# Mountain Goat Ale (Barleywine)



## Elmer (Jul 16, 2017)

4.5 gallon
6 gallon boil
Mash 150 90 min

8# 2 row
3/4# special B
1/2# crystal 20L (brew shop out of honey malt)
3# dme 

1.25 oz chinook 60 mi
.70 oz Perle 15 min
1.5 oz williamette flameout

S-05 Yeast (3 packs)


I intend to age this atleast 5-6 months.

1.080 SG
Est 69 ibu


----------



## ceeaton (Jul 20, 2017)

Elmer said:


> I intend to age this atleast 5-6 months.
> 
> 1.080 SG
> Est 69 ibu



Elmer, that looks really good. I love all three of those hops you used (especially the chinook for bittering). Leave a six pack or so for at least a year and you'll thank me for it later, I've done a similar batch and it really evolved over the year as it aged. I try and make them in January so I can ring in the next new year with a few. Unfortunately I didn't this year.


----------



## Elmer (Jul 20, 2017)

ceeaton said:


> Elmer, that looks really good. I love all three of those hops you used (especially the chinook for bittering). Leave a six pack or so for at least a year and you'll thank me for it later, I've done a similar batch and it really evolved over the year as it aged. I try and make them in January so I can ring in the next new year with a few. Unfortunately I didn't this year.




I intended on making a small batch and aging 1/2 until the end of the year and the rest for the year after.

I also intended to have 11% abv , however my efficiency was lousy and will end up with 8%, hopefully .


----------



## Elmer (Aug 12, 2017)

Racking in prep for bottling

It is malty, hoppy & sweet!


----------



## ceeaton (Aug 30, 2017)

Elmer said:


> Racking in prep for bottling
> It is malty, hoppy & sweet!



Have you sampled a bottle yet? How's it coming along?


----------



## Elmer (Sep 9, 2017)

ceeaton said:


> Have you sampled a bottle yet? How's it coming along?

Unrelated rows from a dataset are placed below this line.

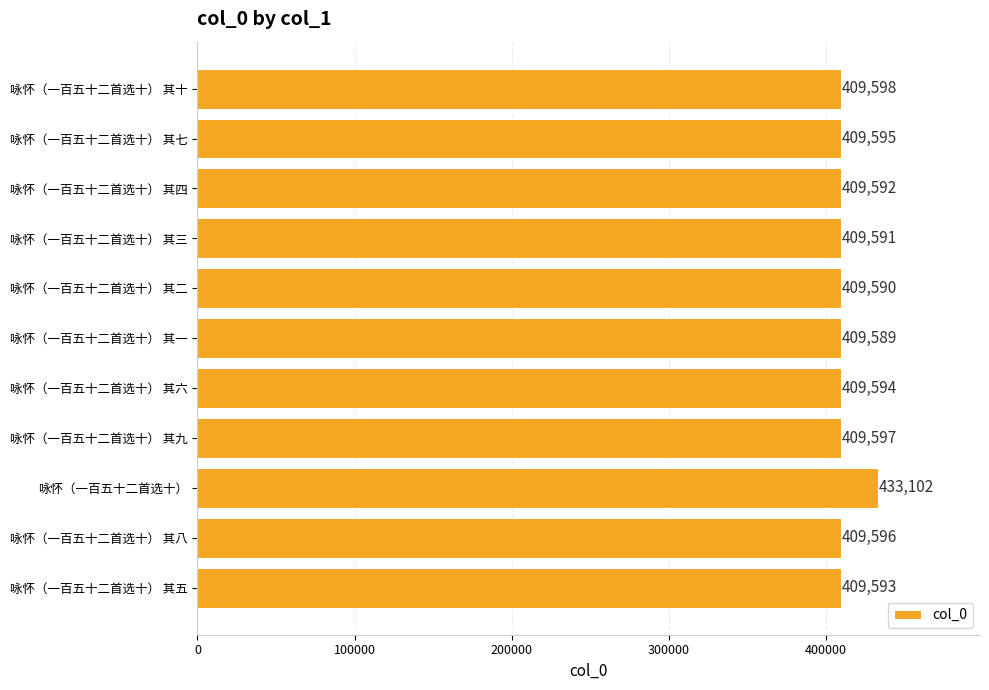

How many series are shown in this chart?

1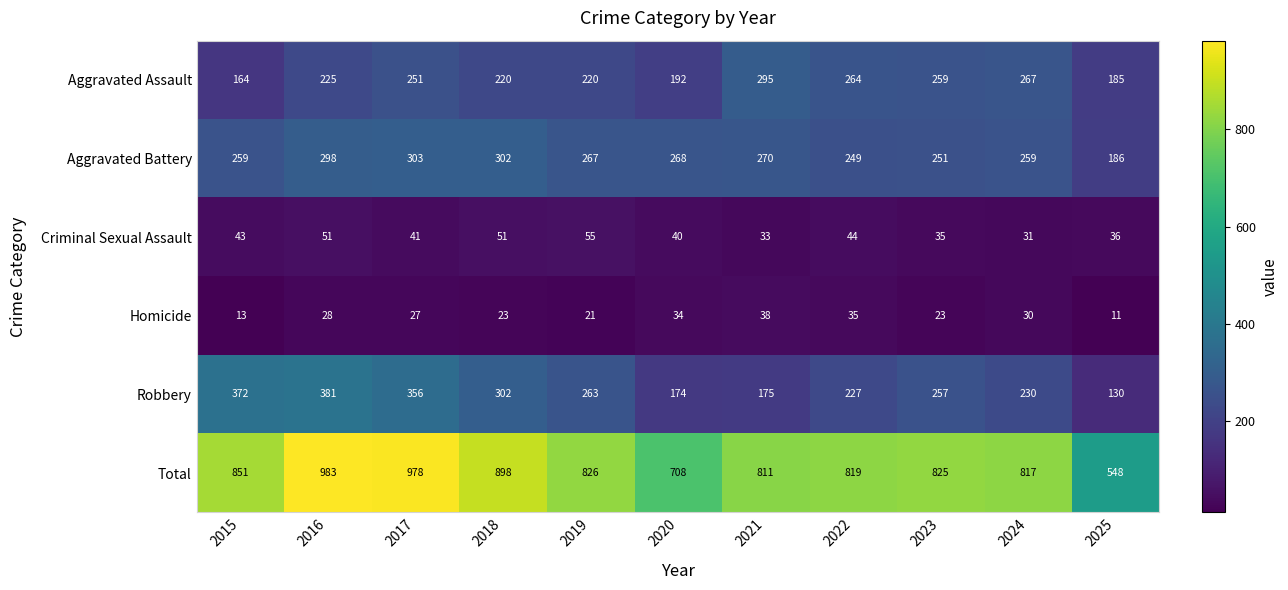

List the series in order of their peak value, highest first.

Total, Robbery, Aggravated Battery, Aggravated Assault, Criminal Sexual Assault, Homicide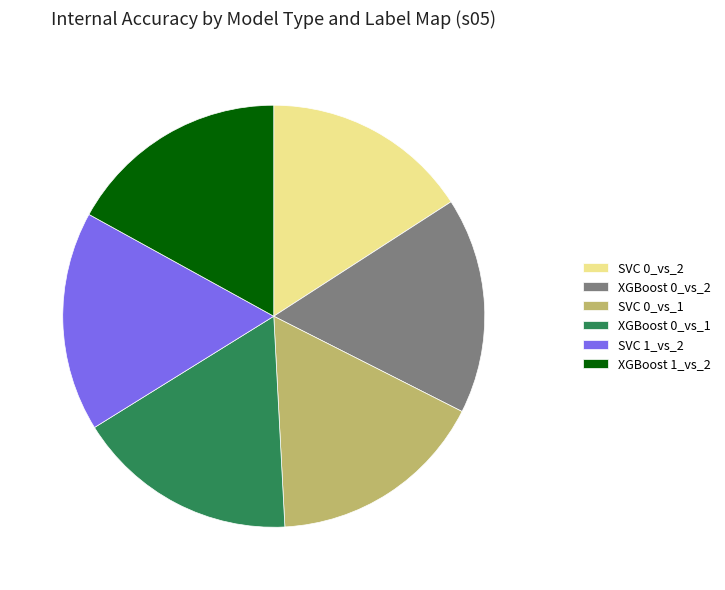

True or false: SVC 0_vs_1 accounts for 17% of the total.

True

Wish for a touch more carbonation.

So far- very big bitterness, touch of sweetness.
Not a bad big beer.
Can't wait to sample in the cold weather.
Can't wait to sample in a year.


----------



## ceeaton (Oct 27, 2017)

Elmer said:


> Wish for a touch more carbonation.
> 
> So far- very big bitterness, touch of sweetness.
> Not a bad big beer.
> ...



Elmer? Try one lately? It's getting colder, you can spare a bottle...How's the carbonation, I'm assuming a bit better.


----------



## Elmer (Sep 17, 2018)

a year later, it has smoothed out.
Time has allowed to its thinness to show through. Next time will add some body.
Still very drinkable.


----------